Caio Augusto Leite nasceu em São Paulo em 1993. Doutorando em Literatura Brasileira pela Universidade de São Paulo (USP) com tese sobre os 4 romances de Lygia Fagundes Telles, é mestre pela mesma universidade com dissertação sobre A Paixão segundo G.H. de Clarice Lispector. Integrou o Printemps Littéraire Brésilien 2018 na França e na Bélgica a convite da Universidade Sorbonne. É autor dos livros Samba no escuro (Scortecci, 2013; ficção), A repetição dos pães (7 Letras, 2017; contos), Terra trêmula (Caiaponte edições, 2020; contos); e publicou as plaquetes numa janela acesa a noite não entra (Edição do autor, 2020; poemas), a cicatriz antes da ferida (Edição do autor, 2020; poemas), abismos mínimos (Edição do autor, 2020; poemas), Silêncio de frutas sem verão (Edição do autor, 2020; poemas), 30 poemas de domingo (Edição do autor, 2020; poemas), Aceno para outras ilhas (poemas para poetas) (Edição do autor, 2020; poemas) e outras.
***
Essa cidade me atravessa
Dizer, sobre o que quer que seja, é sempre dizer também de si. E falar de si, é falar do outro. Quando Ithalo Furtado diz no título de seu livro Meu nome agora é uma cidade devastada (Editora Urutau, 2020), une-se o sentido mais íntimo do Eu – seu nome – com o sentido de uma coletividade – a cidade. Se a cidade é devastada, pela analogia com o nome, o eu também assim se encontra. Pode-se pensar que o falar muito de si é uma espécie de escapismo ou forma de se colocar, narcisicamente, no centro da discussão. Mas como pensar assim sabendo que eu/mundo são indissociáveis? Se é a cidade devastada, como não ser o nome também uma ruína? Se a coletividade está destruída, como não estaria também as unidades que a compõe – os cidadãos?

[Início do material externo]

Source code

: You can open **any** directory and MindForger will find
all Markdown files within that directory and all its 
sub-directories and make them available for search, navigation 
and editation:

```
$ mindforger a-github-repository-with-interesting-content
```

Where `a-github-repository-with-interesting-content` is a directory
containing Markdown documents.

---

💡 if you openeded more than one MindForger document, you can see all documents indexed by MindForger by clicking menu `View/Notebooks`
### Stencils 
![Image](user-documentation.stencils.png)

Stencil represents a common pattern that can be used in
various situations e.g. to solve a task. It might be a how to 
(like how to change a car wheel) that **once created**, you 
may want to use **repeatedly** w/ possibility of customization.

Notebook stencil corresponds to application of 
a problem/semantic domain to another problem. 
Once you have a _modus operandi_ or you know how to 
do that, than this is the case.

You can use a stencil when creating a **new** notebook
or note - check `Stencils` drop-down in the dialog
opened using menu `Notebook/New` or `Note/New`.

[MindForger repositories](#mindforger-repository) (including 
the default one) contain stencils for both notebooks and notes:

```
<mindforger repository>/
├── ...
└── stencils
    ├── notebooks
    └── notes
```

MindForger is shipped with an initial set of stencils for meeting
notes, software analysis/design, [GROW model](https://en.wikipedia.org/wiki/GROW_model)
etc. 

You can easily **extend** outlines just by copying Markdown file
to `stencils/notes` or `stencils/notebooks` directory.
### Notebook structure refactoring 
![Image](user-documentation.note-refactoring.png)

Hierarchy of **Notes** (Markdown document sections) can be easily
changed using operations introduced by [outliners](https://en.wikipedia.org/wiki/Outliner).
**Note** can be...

Se a poesia pode ser um ato de resistência, ela nem sempre precisa direcionar seu olhar para as grandes mazelas sociais. O poeta que fala de si, de um modo tão aberto, acaba falando do seu entorno. Por que é assim o sentimento tantas vezes de abandono, de derrota, de devastação, ainda que haja amigos? Talvez porque nem mesmo a existência de laços impede que a doença social os corrompa. Ambiguamente, os afetos numa cidade devastada são ao mesmo tempo a força e a lembrança da iminência da derrota – sou capaz de resistir quando todos vão embora ao final da noite? Eles são capazes? Nos veremos amanhã? A poesia de Ithalo fricciona os sentimentos de forma nem sempre agradável (“a pele se fere na outra pele”).
A linguagem que mostra aquilo que não queremos ver ou que vemos, mas não sentimos, ainda que se passe com pessoas muito próximas. A poesia, nesse sentido, com suas imagens ao mesmo tempo que discretas (pois metafóricas) são diretas, mais diretas do que se fossem palavras apenas gritadas. Num só gesto, razão (composição) e sentimento (conteúdo) possibilitam se não ver, ao menos intuir os “lutos invisíveis”.
Falo com insistência a palavra “poesia”, pois é disso que se trata. Não apenas o seu cerne, importantíssimo, mas também a coerência e o trabalho de discurso e a consciência agônica que a palavra encerra (“todo verso é um câncer terminal”). Se nome é palavra, também o nome é um tipo de verso, o verso de si mesmo, aquele verso que por escolha de alguém (e a função poética é a primazia da escolha) nos identifica, nos torna um, nos une a uma família e nos aparta de todos os outros que não são “Eu”. Todo nome é uma cidade devastada, mas o poeta é um dos poucos que tem a paciência, o empenho e a coragem de cartografar as próprias perdas: tão suas, tão nossas.